## Brano fornito
****************

Evita Perón: eroina sociale e fiamma dell'Argentina
- Giacomo Cenesi
- 26 lug
- Tempo di lettura: 6 min

In un’epoca in cui la politica sembra oscillare tra l’aridità tecnocratica e le derive globaliste, la figura di Eva Perón, o più semplicemente Evita, risuona ancora con una potenza simbolica che attraversa i decenni e le ideologie.
Molti la ricordano per la sua breve ma intensa parabola pubblica, per il suo stile iconico, o per le controversie che da sempre accompagnano il suo nome. Ma, per chi si riconosce nei valori della Destra Sociale, Evita rappresenta qualcosa di più: un esempio concreto di sintesi tra identità nazionale e rivoluzione sociale, tra il popolo e lo Stato, tra autorità e carità.
Evita Perón non fu semplicemente la “moglie del Presidente” o un'icona pop, ma una protagonista della vita politica argentina, promotrice di una visione sociale e nazionale, profondamente radicata nell’anima del popolo. Una figura che, pur nei suoi limiti storici, può ispirare ancora oggi chi crede nella costruzione di un ordine sociale giusto, fondato sull’identità, la solidarietà e il senso del destino collettivo.

****************

## Sezione del dataset

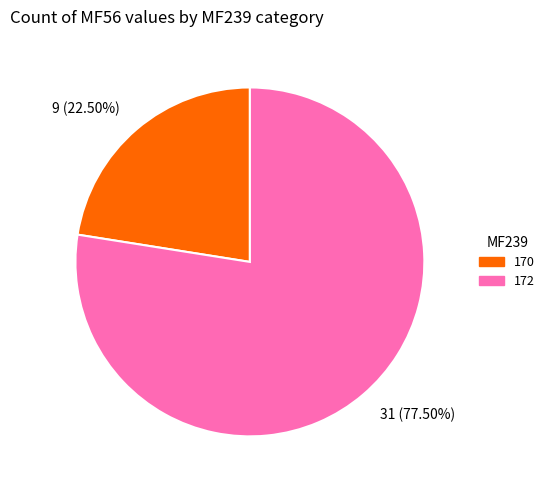

Is the sum of 9 (22.50%) and 31 (77.50%) greater than half?

Yes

****************

## Domande sul materiale
a) Risponda alle seguenti domande sul brano dedicato a Evita Perón:
(i) Con quale nome più semplice viene chiamata Eva Perón?
(ii) Per chi si riconosce in quali valori Evita rappresenta "qualcosa di più"?
(iii) Su quali elementi deve fondarsi l'ordine sociale giusto menzionato nell'ultima frase?
b) Completi la parte successiva del brano su Evita Perón, riprendendo subito dopo l'ultima frase riportata.

## Risposte fornite
a)
(i) Evita.
(ii) I valori della Destra Sociale.
(iii) Sull'identità, la solidarietà e il senso del destino collettivo.

b)
Le origini: la fame, la provincia, l'incontro con Peron
Evita nasce il 7 maggio 1919 a Los Toldos, un piccolo villaggio della provincia argentina. Figlia illegittima, cresciuta nella povertà rurale, conosce fin da bambina l’ingiustizia sociale e il disprezzo delle élite cittadine per chi proviene dalla "campagna profonda". Non è un dettaglio secondario: Evita non parlerà mai da intellettuale borghese, non si presenterà mai come “esperta”, ma sempre come "una del popolo", consapevole delle sofferenze, delle ingiustizie e delle speranze della gente comune.
È proprio questa origine umile e fiera che plasmerà la sua visione del mondo: non una rivendicazione di classe in senso marxista, ma una rivolta morale e spirituale contro l’indifferenza e la disumanizzazione di un sistema che aveva tradito la nazione e i suoi figli più poveri.
Il punto di svolta arriva nel 1944, quando incontra Juan Domingo Perón, allora Segretario del Lavoro in un governo militare. L’intesa è immediata, non solo sentimentale ma soprattutto ideologica. Evita intuisce che Perón rappresenta un’alternativa reale all’oligarchia liberale, ai partiti settari, al dominio straniero. Lo sostiene pubblicamente, lo accompagna nei comizi, lo difende quando viene imprigionato.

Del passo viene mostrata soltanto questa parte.